DATASET
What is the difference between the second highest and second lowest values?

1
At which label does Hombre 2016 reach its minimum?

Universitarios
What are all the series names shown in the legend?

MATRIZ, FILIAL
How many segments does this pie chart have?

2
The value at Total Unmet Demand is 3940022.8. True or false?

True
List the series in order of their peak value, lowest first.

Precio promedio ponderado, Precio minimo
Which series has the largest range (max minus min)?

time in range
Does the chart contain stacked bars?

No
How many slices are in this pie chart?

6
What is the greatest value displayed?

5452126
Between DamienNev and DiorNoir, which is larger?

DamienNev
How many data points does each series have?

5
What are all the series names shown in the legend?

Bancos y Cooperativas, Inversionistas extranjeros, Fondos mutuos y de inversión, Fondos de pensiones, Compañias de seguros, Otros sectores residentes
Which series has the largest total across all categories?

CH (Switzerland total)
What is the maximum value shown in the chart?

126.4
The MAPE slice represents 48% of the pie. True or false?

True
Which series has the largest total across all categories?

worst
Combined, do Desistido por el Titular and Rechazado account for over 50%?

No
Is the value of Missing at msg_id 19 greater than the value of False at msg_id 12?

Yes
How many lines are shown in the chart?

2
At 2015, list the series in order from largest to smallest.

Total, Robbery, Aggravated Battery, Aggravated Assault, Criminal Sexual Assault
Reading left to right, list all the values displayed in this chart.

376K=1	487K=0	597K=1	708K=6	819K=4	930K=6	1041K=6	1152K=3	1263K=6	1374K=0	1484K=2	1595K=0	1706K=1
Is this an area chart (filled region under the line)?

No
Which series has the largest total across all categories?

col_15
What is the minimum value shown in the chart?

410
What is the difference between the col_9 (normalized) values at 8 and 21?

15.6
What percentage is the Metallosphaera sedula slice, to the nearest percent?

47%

THE TASK
Format the data above as a numbered list, one line per item and with the blank lines removed.

SOLUTION FOR THIS TASK
1. What is the difference between the second highest and second lowest values?
2. 1
3. At which label does Hombre 2016 reach its minimum?
4. Universitarios
5. What are all the series names shown in the legend?
6. MATRIZ, FILIAL
7. How many segments does this pie chart have?
8. 2
9. The value at Total Unmet Demand is 3940022.8. True or false?
10. True
11. List the series in order of their peak value, lowest first.
12. Precio promedio ponderado, Precio minimo
13. Which series has the largest range (max minus min)?
14. time in range
15. Does the chart contain stacked bars?
16. No
17. How many slices are in this pie chart?
18. 6
19. What is the greatest value displayed?
20. 5452126
21. Between DamienNev and DiorNoir, which is larger?
22. DamienNev
23. How many data points does each series have?
24. 5
25. What are all the series names shown in the legend?
26. Bancos y Cooperativas, Inversionistas extranjeros, Fondos mutuos y de inversión, Fondos de pensiones, Compañias de seguros, Otros sectores residentes
27. Which series has the largest total across all categories?
28. CH (Switzerland total)
29. What is the maximum value shown in the chart?
30. 126.4
31. The MAPE slice represents 48% of the pie. True or false?
32. True
33. Which series has the largest total across all categories?
34. worst
35. Combined, do Desistido por el Titular and Rechazado account for over 50%?
36. No
37. Is the value of Missing at msg_id 19 greater than the value of False at msg_id 12?
38. Yes
39. How many lines are shown in the chart?
40. 2
41. At 2015, list the series in order from largest to smallest.
42. Total, Robbery, Aggravated Battery, Aggravated Assault, Criminal Sexual Assault
43. Reading left to right, list all the values displayed in this chart.
44. 376K=1	487K=0	597K=1	708K=6	819K=4	930K=6	1041K=6	1152K=3	1263K=6	1374K=0	1484K=2	1595K=0	1706K=1
45. Is this an area chart (filled region under the line)?
46. No
47. Which series has the largest total across all categories?
48. col_15
49. What is the minimum value shown in the chart?
50. 410
51. What is the difference between the col_9 (normalized) values at 8 and 21?
52. 15.6
53. What percentage is the Metallosphaera sedula slice, to the nearest percent?
54. 47%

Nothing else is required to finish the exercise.